Work instructions:
Whenever the string "Cloud" appears in a line below, please copy the line out.

Entries taken from a collection:
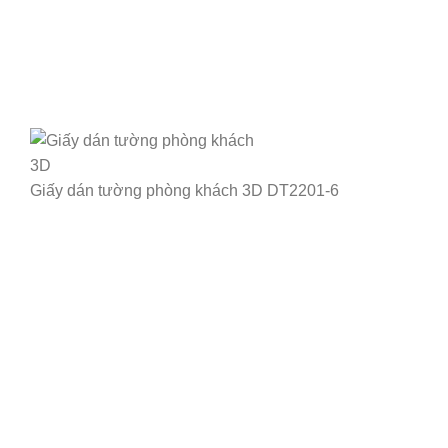
Giấy dán tường phòng khách 3D DT2201-6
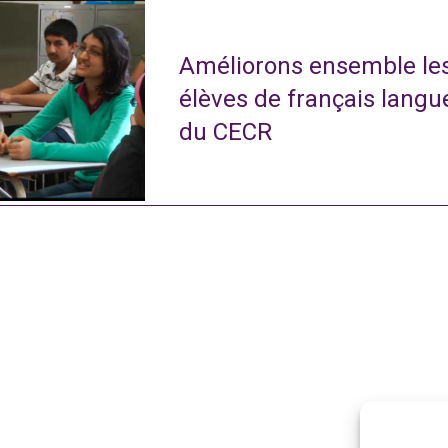
Améliorons ensemble le
élèves de français langu
du CECR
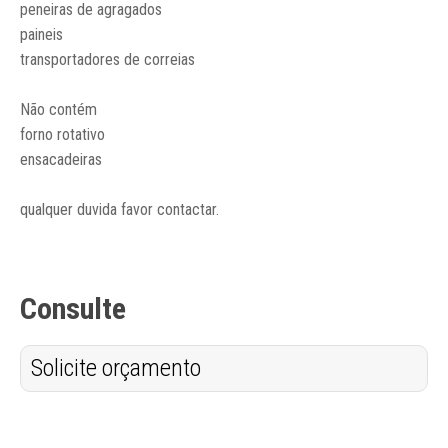
peneiras de agragados
paineis
transportadores de correias
Não contém
forno rotativo
ensacadeiras
qualquer duvida favor contactar.
Consulte
Solicite orçamento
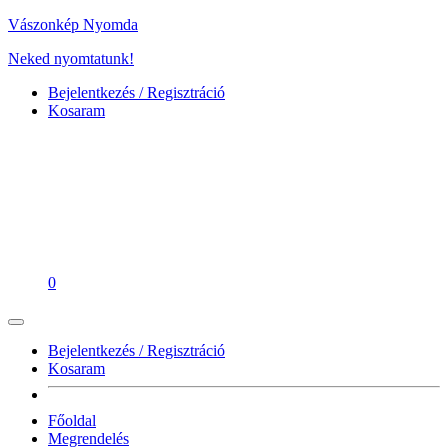
Vászonkép Nyomda
Neked nyomtatunk!
Bejelentkezés / Regisztráció
Kosaram
0
Bejelentkezés / Regisztráció
Kosaram
Főoldal
Megrendelés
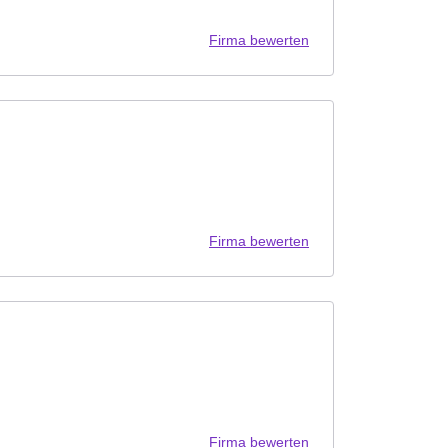
Firma bewerten
Firma bewerten
Firma bewerten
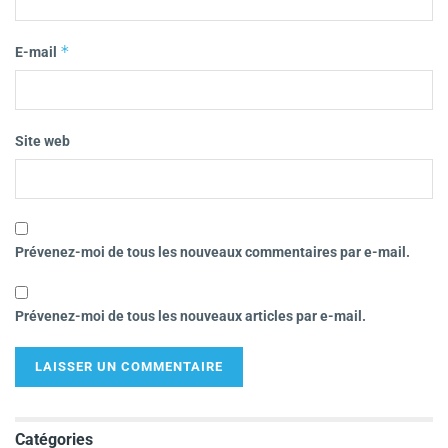
*
E-mail
Site web
Prévenez-moi de tous les nouveaux commentaires par e-mail.
Prévenez-moi de tous les nouveaux articles par e-mail.
Catégories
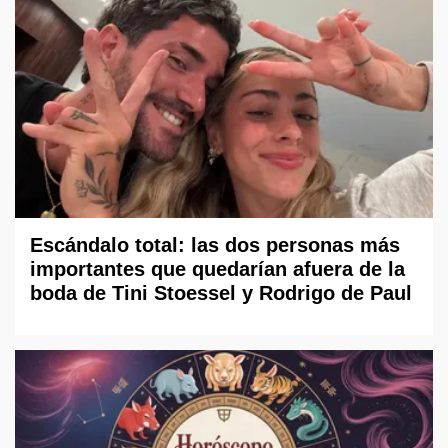
Escándalo total: las dos personas más
importantes que quedarían afuera de la
boda de Tini Stoessel y Rodrigo de Paul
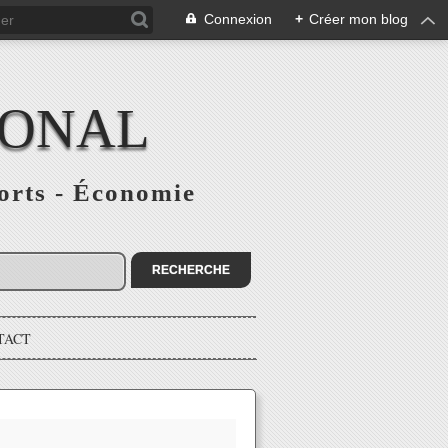
Connexion
+
Créer mon blog
IONAL
ports - Économie
TACT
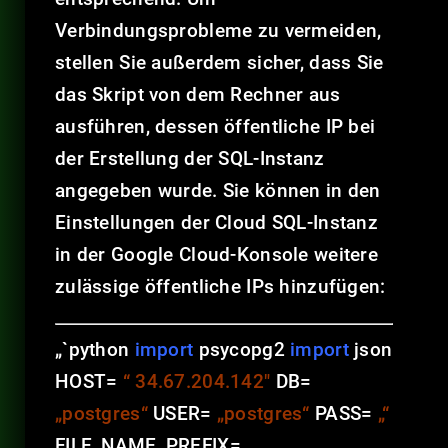
Verbindungsprobleme zu vermeiden,
stellen Sie außerdem sicher, dass Sie
das Skript von dem Rechner aus
ausführen, dessen öffentliche IP bei
der Erstellung der SQL-Instanz
angegeben wurde. Sie können in den
Einstellungen der Cloud SQL-Instanz
in der Google Cloud-Konsole weitere
zulässige öffentliche IPs hinzufügen:
„`python
import
psycopg2
import
json
HOST=
“ 34.67.204.142″
DB=
„postgres“
USER=
„postgres“
PASS=
„“
FILE_NAME_PREFIX=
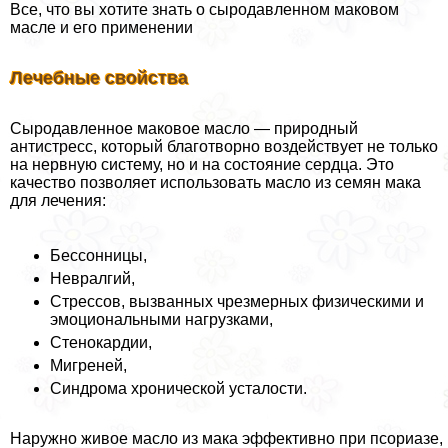
Все, что вы хотите знать о сыродавленном маковом
масле и его применении
Лечебные свойства
Сыродавленное маковое масло — природный
антистресс, который благотворно воздействует не только
на нервную систему, но и на состояние сердца. Это
качество позволяет использовать масло из семян мака
для лечения:
Бессонницы,
Невралгий,
Стрессов, вызванных чрезмерных физическими и
эмоциональными нагрузками,
Стенокардии,
Мигреней,
Синдрома хронической усталости.
Наружно живое масло из мака эффективно при псориазе,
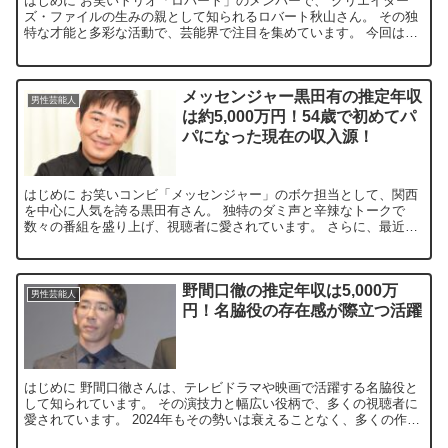
はじめに お笑いトリオ「ロバート」のメンバーで、 クリエイター
ズ・ファイルの生みの親として知られるロバート秋山さん。 その独
特な才能と多彩な活動で、芸能界で注目を集めています。 今回は、
秋山さんの気になる年収について詳しく見ていきましょう。...
メッセンジャー黒田有の推定年収
男性芸能人
は約5,000万円！54歳で初めてパ
パになった現在の収入源！
はじめに お笑いコンビ「メッセンジャー」のボケ担当として、関西
を中心に人気を誇る黒田有さん。 独特のダミ声と辛辣なトークで
数々の番組を盛り上げ、視聴者に愛されています。 さらに、最近で
は自身のラジオ番組『それゆけ！メッセンジャー』にて、54...
野間口徹の推定年収は5,000万
男性芸能人
円！名脇役の存在感が際立つ活躍
はじめに 野間口徹さんは、テレビドラマや映画で活躍する名脇役と
して知られています。 その演技力と幅広い役柄で、多くの視聴者に
愛されています。 2024年もその勢いは衰えることなく、多くの作品
に出演し、彼の存在感を示しています。 そんな野間口...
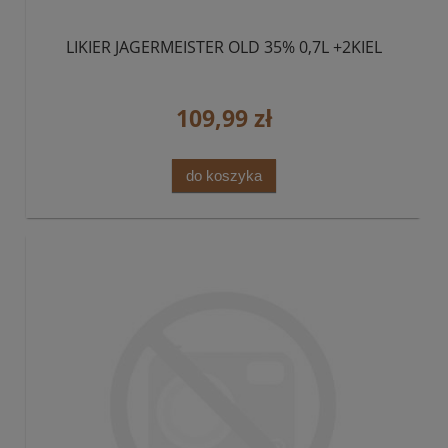
LIKIER JAGERMEISTER OLD 35% 0,7L +2KIEL
109,99 zł
do koszyka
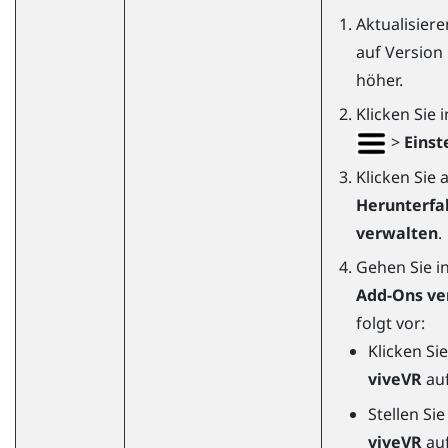
Aktualisiere
auf Version 
höher.
Klicken Sie 
>
Einst
Klicken Sie 
Herunterfa
verwalten
.
Gehen Sie i
Add-Ons ve
folgt vor:
Klicken Si
viveVR
au
Stellen Sie
viveVR
au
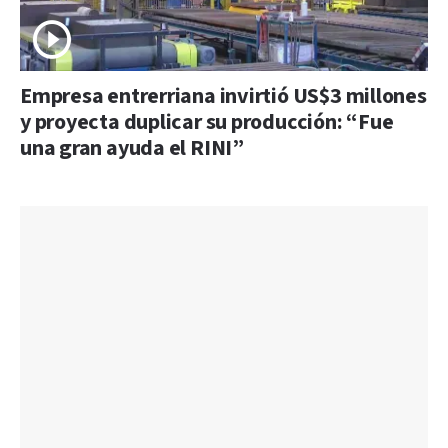
Empresa entrerriana invirtió US$3 millones
y proyecta duplicar su producción: “Fue
una gran ayuda el RINI”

Answer space:
Einstellungen der Cloud SQL-Instanz
in der Google Cloud-Konsole weitere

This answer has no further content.